■ **WHAT THE TASK ASKS**
Gather from the listing below each line that includes the word "type", and copy it.

■ **EXERCISE MATERIAL**
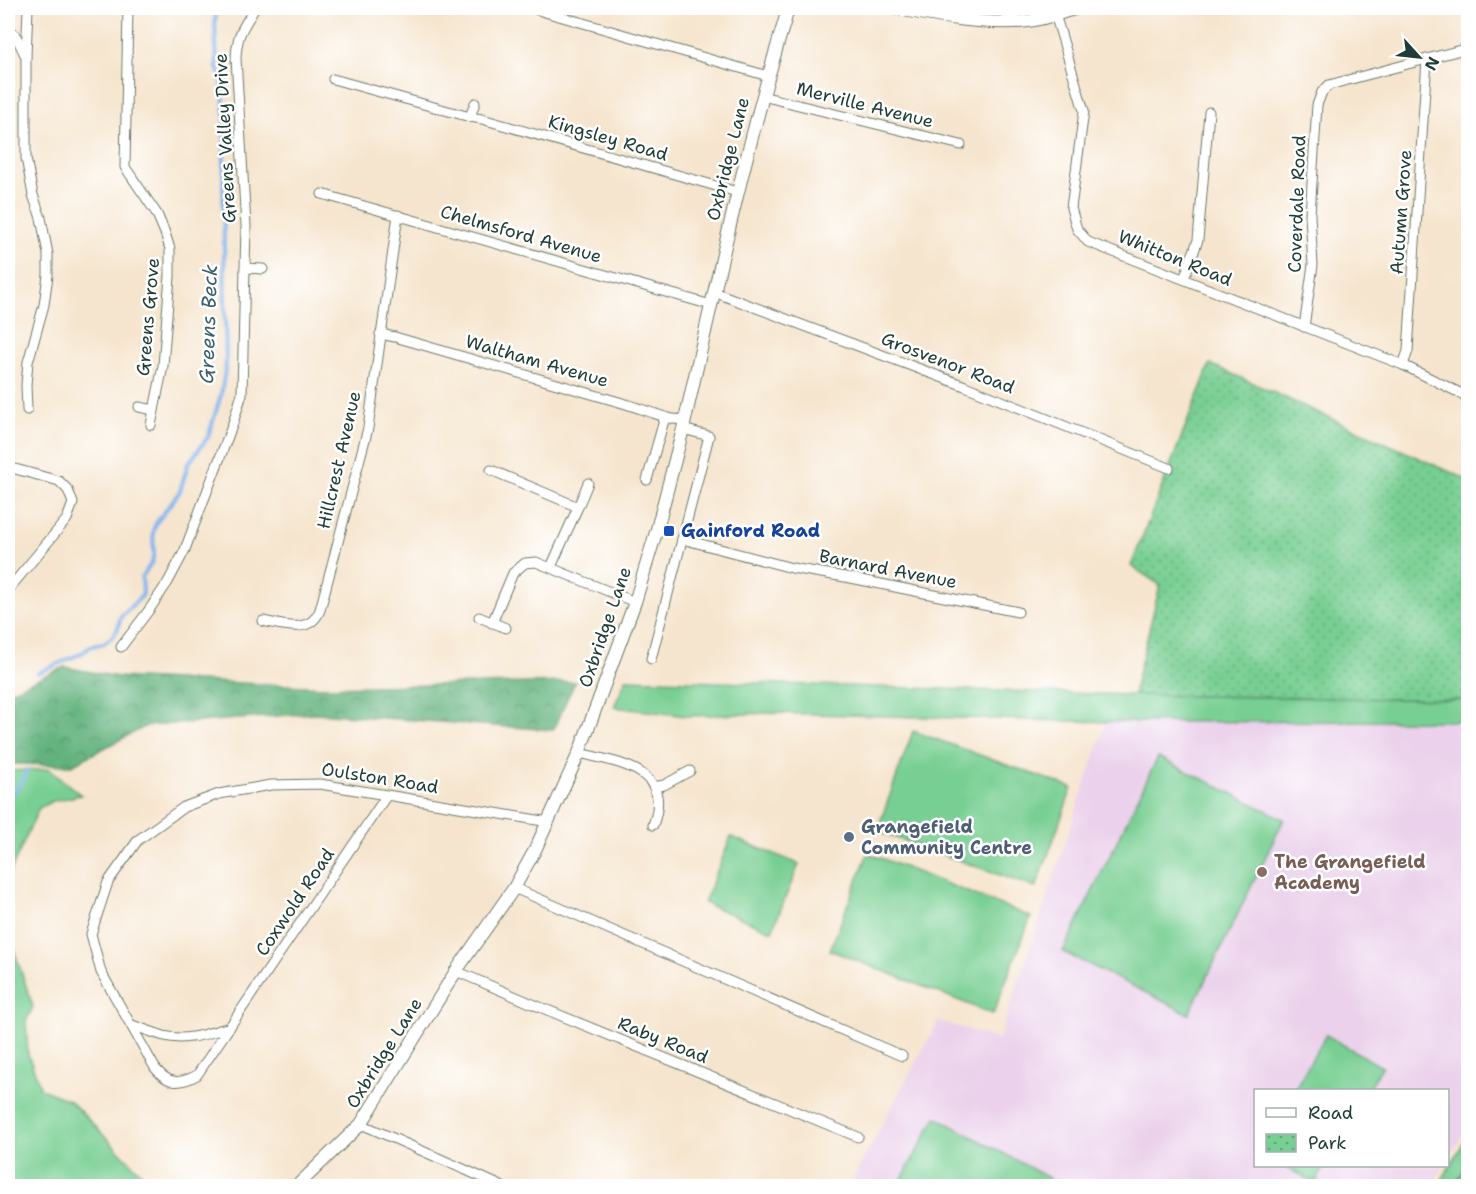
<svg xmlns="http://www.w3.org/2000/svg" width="1476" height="1194" font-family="'Shantell Sans',sans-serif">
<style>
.built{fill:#ebd1eb}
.green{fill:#78cf93;stroke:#4c8664;stroke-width:1.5}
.forest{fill:url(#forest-crowns);stroke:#407858;stroke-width:1.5}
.park{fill:url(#park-dots);stroke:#4c8664;stroke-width:1.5}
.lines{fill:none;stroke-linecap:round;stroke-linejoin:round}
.stream{stroke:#82b5ef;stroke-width:4}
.minor-casing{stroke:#6a786a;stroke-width:11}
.tertiary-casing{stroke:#6a786a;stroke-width:14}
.minor{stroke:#fff;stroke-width:9}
.tertiary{stroke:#fff;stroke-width:12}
.transit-dot{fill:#1a4fb4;stroke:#fff;stroke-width:2}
.service-dot{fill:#5c6f8a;stroke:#fff;stroke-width:2}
.education-dot{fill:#8d6e63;stroke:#fff;stroke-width:2}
.labels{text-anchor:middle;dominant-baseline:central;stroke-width:5;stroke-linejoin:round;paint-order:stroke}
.street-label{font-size:18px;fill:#1f3d34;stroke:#fff}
.transit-label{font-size:18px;font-weight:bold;fill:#164399;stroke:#fff;text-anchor:start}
.service-label{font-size:18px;font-weight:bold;fill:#4e5e75;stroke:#fff;text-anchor:start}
.education-label{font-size:18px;font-weight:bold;fill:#785e54;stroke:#fff;text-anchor:start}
.water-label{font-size:20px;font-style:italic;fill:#3d616c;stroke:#fff}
</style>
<defs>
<pattern id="forest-crowns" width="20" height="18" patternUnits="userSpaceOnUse" patternTransform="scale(1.5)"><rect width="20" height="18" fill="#62b27d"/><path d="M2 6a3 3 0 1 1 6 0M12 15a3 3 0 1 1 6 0" fill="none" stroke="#509267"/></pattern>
<pattern id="park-dots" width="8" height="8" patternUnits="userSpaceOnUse" patternTransform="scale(1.5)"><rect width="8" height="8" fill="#78cf93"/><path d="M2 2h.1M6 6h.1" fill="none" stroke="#62a979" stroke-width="1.8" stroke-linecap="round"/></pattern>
</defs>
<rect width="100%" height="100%" fill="#fff"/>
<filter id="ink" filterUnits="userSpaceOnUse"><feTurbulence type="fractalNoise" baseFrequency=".0167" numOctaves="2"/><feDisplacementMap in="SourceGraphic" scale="12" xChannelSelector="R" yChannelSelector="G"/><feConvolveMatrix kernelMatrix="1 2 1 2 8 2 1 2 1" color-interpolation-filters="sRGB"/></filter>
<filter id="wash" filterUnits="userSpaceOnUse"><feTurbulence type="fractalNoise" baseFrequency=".008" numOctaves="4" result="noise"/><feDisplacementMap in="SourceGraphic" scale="24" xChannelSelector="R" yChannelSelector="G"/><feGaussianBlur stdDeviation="1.35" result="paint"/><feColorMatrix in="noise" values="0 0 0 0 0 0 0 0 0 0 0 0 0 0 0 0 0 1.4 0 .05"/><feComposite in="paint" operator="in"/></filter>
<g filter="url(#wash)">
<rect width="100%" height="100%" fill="#f6e5ce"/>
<path class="built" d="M 1468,721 L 1468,1125 L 1448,1159 L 1448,1090 L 1256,1090 L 1256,1166 L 1444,1166 L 1431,1186 L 849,1186 L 938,1021 L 999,1039 L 1106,722 Z"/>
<g class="green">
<path d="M 626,679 L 1133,695 L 1468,700 L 1468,721 L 1106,722 L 771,713 L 686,716 L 614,707 Z"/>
<path d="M 913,731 L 1072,788 L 1036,888 L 877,831 Z"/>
<path d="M 1158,757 L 1284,819 L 1189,1014 L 1063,952 Z"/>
<path d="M 49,769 L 81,795 L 53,801 L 39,808 L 8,877 L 8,771 Z"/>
<path d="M 731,837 L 799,864 L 772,931 L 704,903 Z"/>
<path d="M 868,853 L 1031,917 L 993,1014 L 830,950 Z"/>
<path d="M 8,932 L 33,1007 L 26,1021 L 28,1054 L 41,1089 L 70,1101 L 142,1174 L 130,1186 L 8,1186 Z"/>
<path d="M 1326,1035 L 1382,1067 L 1368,1090 L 1294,1090 Z"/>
<path d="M 936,1117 L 1049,1178 L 1044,1186 L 898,1186 Z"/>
<path d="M 1468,1135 L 1468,1186 L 1438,1186 Z"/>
<path d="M 1284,1166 L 1325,1166 L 1315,1183 Z"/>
</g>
<g class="forest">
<path d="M 64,667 L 118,677 L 325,687 L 575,682 L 553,730 L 315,713 L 146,726 L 72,765 L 8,764 L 8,691 L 13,690 Z"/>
<path d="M 1468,1163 L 1468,1186 L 1454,1186 Z"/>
</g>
<path class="park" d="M 1210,364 L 1468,480 L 1468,700 L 1133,695 L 1160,585 L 1131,566 Z"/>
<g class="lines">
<g class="stream">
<path d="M 38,673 L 82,653 L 91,646 L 104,643 L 113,636 L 118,628 L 121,616 L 142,596 L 143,592 L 142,577 L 152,562 L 154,554 L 153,531 L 156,523 L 180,491 L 188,464 L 208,437 L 221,395 L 226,363 L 223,187 L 225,114 L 222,81 L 217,67 L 215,24 L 216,8"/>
<path d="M 8,799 C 16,788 23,784 27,770"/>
</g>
</g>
</g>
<g filter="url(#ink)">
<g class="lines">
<defs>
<g id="minor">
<path d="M 128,8 L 125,167 L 157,214 L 165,233 L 170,249 L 170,276 L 163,366 L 151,425"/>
<path d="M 531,8 L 768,76"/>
<path d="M 1055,14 L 1084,111 L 1071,208 L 1077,229 L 1088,242 L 1403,365 L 1468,397"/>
<path d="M 8,28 L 16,36 L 26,57 L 26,158 L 33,195 L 41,218 L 48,254 L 48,275 L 44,305 L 28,362 L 26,385 L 27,410"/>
<path d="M 26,56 L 28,8"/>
<path d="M 333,79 L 470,117 L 482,119 L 737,192"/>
<path d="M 762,96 L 961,145"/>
<path d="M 470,117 L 475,103"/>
<path d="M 322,194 L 711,305"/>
<path d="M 245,268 L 263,269"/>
<path d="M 1184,279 L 1198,240 L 1209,112"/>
<path d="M 714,292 L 965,386 L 1169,468"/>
<path d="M 1304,327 L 1313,265 L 1310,215 L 1317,105 L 1322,92 L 1329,85 L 1468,48"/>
<path d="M 380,334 L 395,337 L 626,404 L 665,417 L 673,419 L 685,420"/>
<path d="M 1403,365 L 1408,351 L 1427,59"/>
<path d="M 139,407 L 154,410"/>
<path d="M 8,467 L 59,481 L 68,490 L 73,503 L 67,519 L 8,590"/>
<path d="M 491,470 L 578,507 L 551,567"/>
<path d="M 647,480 L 665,417"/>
<path d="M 578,507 L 588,483"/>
<path d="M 682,539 L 792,568 L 851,578 L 1018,612"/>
<path d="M 479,617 L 506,628"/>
<path d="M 263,621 C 283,625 310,635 320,610 L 368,428 L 398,215"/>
<path d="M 492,623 L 513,573 L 525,563 L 536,562 L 635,602"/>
<path d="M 121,647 L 149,610 L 168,582 L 184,552 L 232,426 L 242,394 L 246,226 L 236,58 C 237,33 243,28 255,8"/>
<path d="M 651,659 L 709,436 L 683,429"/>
<path d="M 579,753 C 619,763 674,769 653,825"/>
<path d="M 654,787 L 664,785 L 690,771"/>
<path d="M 387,795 L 197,1075 C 179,1085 168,1084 155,1068 L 101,972 L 91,934 L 108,882 L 138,840 L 184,807 L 219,794 L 271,785 L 320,784 L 537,820 L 548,822"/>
<path d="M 514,888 L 902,1056"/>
<path d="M 456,971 L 535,1005 L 858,1137"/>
<path d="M 132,1025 C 143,1029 154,1033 164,1036 C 187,1042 209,1033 230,1027"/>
<path d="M 361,1124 L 468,1171 L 501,1186"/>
</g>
<g id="tertiary">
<path d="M 893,8 C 934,16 987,26 1028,21 C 1045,19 1062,12 1078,8"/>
<path d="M 297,1186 L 361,1124 L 456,971 L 514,888 L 535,850 L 579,753 L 635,602 L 657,529 L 683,429 L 685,420 C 716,283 746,147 787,13 L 791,8"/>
</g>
</defs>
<use href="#minor" class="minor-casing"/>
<use href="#tertiary" class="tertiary-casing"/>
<use href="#minor" class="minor"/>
<use href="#tertiary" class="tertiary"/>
</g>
</g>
<rect class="transit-dot" x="663" y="525" width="12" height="12" rx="3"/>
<circle class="service-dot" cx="849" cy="837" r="6"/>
<circle class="education-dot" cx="1262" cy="872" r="6"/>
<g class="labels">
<g class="street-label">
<text transform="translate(865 105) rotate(14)">Merville Avenue</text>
<text transform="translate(225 138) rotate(-93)">Greens Valley Drive</text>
<text transform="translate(608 138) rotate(16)">Kingsley Road</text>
<text transform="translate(728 159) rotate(-76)">Oxbridge Lane</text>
<text transform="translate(1297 204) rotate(-88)">Coverdale Road</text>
<text transform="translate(1401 212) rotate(-86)">Autumn Grove</text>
<text transform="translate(521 234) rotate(16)">Chelmsford Avenue</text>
<text transform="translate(1175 258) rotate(22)">Whitton Road</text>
<text transform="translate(148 317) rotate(-85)">Greens Grove</text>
<text transform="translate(537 361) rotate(16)">Waltham Avenue</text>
<text transform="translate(948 363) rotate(21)">Grosvenor Road</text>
<text transform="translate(339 460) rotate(-77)">Hillcrest Avenue</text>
<text transform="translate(888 569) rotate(11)">Barnard Avenue</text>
<text transform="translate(605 627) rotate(-71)">Oxbridge Lane</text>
<text transform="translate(380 778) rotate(9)">Oulston Road</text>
<text transform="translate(295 902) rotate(-56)">Coxwold Road</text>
<text transform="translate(663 1040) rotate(22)">Raby Road</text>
<text transform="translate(384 1053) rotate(-58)">Oxbridge Lane</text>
</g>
<g class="transit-label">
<text x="681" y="531">Gainford Road</text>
</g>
<g class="service-label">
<text x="861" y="827">Grangefield<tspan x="861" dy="21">Community Centre</tspan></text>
</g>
<g class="education-label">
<text x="1274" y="862">The Grangefield<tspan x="1274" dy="21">Academy</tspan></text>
</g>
<g class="water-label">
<text transform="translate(208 324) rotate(-88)">Greens Beck</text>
</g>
</g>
<rect width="1476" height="1194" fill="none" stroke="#fff" stroke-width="30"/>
<rect x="1254" y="1089" width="195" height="78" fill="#ffffff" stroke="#a5b1ae" stroke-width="1.5"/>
<rect x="1266" y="1108" width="30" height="9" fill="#ffffff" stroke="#a5b1ae" stroke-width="1.5"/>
<text x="1308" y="1119" font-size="18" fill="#1f3d34">Road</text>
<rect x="1266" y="1134" width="30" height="18" fill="url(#park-dots)" stroke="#a5b1ae" stroke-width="1.5"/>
<text x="1308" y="1149" font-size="18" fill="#1f3d34">Park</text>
<g transform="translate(1419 57) rotate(117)" stroke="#ffffff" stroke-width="4.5" paint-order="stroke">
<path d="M0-4.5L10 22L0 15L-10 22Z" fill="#1f3d34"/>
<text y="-9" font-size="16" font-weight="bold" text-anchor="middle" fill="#1f3d34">N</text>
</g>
</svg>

■ **THE ANSWER**
<filter id="ink" filterUnits="userSpaceOnUse"><feTurbulence type="fractalNoise" baseFrequency=".0167" numOctaves="2"/><feDisplacementMap in="SourceGraphic" scale="12" xChannelSelector="R" yChannelSelector="G"/><feConvolveMatrix kernelMatrix="1 2 1 2 8 2 1 2 1" color-interpolation-filters="sRGB"/></filter>
<filter id="wash" filterUnits="userSpaceOnUse"><feTurbulence type="fractalNoise" baseFrequency=".008" numOctaves="4" result="noise"/><feDisplacementMap in="SourceGraphic" scale="24" xChannelSelector="R" yChannelSelector="G"/><feGaussianBlur stdDeviation="1.35" result="paint"/><feColorMatrix in="noise" values="0 0 0 0 0 0 0 0 0 0 0 0 0 0 0 0 0 1.4 0 .05"/><feComposite in="paint" operator="in"/></filter>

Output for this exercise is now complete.